A fully coupled, fully implicit simulation method for unsteady flames using Jacobian approximation and clustering

Abstract

Jacobian clustering is proposed to reduce the computational cost associated with matrix operations encountered in the Newton iteration in fully coupled, fully implicit schemes for unsteady reactive flow simulations with detailed chemistry. The iterative solver is based on the Lower-Upper Symmetric Gauss-Seidel (LUSGS) algorithm and sparse matrix technique. The evaluation and sparse Lower-Upper (LU) factorization of the diagonal block of the system Jacobian are performed within clusters rather than individual cells for Computational Fluid Dynamics (CFD) simulations. Cells that are close in the state space are clustered to provide the averaged states for calculating the Jacobians of chemical source terms and transport fluxes. The cells retrieve the factorized sparse matrices from the belonging clusters to perform the necessary iterations. For the purpose of clustering, the spatial dependency of transport Jacobian in the diagonal block is eliminated. To further reduce the computational cost, the sparsity of chemical Jacobian is augmented by removing the insignificant matrix elements.
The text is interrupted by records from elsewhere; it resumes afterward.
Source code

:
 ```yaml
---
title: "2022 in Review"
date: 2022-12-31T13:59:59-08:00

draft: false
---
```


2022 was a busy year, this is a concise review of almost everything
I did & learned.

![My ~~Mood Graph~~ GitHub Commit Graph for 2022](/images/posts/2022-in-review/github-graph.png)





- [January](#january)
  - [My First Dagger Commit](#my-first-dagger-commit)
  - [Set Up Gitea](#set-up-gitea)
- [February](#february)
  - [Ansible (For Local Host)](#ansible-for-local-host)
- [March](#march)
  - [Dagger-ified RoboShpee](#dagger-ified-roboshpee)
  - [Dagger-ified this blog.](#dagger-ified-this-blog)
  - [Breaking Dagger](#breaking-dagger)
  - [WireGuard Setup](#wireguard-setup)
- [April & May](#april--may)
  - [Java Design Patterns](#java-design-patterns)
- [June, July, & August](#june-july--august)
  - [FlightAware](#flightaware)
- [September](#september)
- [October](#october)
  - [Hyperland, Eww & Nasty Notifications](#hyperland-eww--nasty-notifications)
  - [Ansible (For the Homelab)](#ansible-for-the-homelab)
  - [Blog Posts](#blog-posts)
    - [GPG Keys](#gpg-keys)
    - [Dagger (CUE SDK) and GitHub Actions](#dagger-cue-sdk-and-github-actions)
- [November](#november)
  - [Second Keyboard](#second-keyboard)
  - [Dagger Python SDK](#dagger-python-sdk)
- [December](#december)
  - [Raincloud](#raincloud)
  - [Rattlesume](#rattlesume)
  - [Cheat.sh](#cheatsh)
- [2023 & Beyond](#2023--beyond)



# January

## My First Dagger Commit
The method is tested in various one-dimensional hydrocarbon flames with both the second order Crank-Nicolson scheme and a third order implicit Runge-Kutta scheme. Various chemical mechanisms with 9 to 111 species are used to test the performance of the iterative solver. Fast convergence of Newton iteration is achieved, and the formal order of accuracy is demonstrated with Jacobian clustering. The overall costs of evaluation and factorization of the block diagonal Jacobian are negligible compared to the cost of calculating transport fluxes and chemical source terms. The averaged costs of Jacobian evaluation, LU factorization and Newton iteration, all increase only linearly with the number of chemical species. The fully coupled, fully implicit Crank-Nicolson scheme with Jacobian clustering shows 4 to 42 times speedup in computational time compared to the decoupled implicit scheme with Strang operator splitting. Jacobian clustering is promising to increase the computational efficiency of high order fully coupled, fully implicit schemes for unsteady reactive flow simulations with detailed chemistry.